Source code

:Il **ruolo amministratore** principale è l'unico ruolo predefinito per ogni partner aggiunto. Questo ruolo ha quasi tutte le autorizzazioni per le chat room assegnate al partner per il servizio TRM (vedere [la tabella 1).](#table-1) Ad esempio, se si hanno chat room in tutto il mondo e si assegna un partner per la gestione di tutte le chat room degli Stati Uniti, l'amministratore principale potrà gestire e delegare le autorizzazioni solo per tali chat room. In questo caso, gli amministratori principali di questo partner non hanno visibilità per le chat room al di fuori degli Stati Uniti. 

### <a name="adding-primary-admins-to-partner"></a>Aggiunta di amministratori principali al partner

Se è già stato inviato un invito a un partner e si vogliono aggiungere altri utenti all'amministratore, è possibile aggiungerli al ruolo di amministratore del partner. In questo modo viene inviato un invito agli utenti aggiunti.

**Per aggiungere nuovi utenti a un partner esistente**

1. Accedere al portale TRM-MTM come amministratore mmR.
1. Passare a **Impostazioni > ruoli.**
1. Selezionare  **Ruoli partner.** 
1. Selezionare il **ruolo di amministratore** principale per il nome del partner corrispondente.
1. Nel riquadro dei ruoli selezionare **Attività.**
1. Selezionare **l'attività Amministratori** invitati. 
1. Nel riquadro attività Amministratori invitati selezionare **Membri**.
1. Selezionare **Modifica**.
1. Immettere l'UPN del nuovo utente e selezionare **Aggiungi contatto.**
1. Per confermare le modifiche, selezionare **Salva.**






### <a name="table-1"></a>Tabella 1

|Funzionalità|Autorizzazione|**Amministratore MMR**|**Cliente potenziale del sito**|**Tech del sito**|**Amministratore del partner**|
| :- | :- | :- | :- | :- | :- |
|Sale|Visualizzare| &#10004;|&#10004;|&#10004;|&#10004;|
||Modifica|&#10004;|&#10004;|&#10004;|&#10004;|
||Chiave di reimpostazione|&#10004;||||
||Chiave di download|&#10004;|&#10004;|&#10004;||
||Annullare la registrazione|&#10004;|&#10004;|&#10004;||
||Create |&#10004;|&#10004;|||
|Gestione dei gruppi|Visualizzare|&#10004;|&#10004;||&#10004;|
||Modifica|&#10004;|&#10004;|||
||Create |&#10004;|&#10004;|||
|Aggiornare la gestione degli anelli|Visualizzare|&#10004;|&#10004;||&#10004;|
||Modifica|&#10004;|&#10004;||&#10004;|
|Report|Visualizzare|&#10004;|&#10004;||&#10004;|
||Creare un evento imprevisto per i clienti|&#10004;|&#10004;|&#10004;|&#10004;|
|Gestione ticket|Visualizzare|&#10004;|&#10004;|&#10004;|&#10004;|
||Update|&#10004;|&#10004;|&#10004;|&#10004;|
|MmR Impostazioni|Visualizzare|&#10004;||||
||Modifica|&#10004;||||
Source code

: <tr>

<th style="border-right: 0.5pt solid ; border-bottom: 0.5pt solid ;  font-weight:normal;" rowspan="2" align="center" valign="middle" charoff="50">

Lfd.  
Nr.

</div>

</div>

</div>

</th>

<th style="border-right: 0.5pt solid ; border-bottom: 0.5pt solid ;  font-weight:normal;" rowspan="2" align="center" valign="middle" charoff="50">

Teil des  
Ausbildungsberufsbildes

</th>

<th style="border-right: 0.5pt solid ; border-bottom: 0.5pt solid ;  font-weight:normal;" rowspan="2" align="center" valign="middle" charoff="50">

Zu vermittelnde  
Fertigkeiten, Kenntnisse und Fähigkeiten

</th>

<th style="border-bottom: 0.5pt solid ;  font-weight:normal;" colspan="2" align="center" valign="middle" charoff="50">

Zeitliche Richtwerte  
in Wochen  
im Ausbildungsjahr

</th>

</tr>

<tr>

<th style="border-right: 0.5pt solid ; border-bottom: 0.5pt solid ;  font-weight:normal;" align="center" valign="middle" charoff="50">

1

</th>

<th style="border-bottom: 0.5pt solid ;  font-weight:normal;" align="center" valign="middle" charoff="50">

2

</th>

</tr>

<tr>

**AIM OF THE EXERCISE:** From the data above, output the stretch from the line containing "Se è già stato" through the line containing "un partner esistente**", both included, as a Markdown table with the columns Number and Text. Number each line and leave out blank lines.

**YOUR SOLUTION:**
| Number | Text |
|---|---|
| 1 | Se è già stato inviato un invito a un partner e si vogliono aggiungere altri utenti all'amministratore, è possibile aggiungerli al ruolo di amministratore del partner. In questo modo viene inviato un invito agli utenti aggiunti. |
| 2 | **Per aggiungere nuovi utenti a un partner esistente** |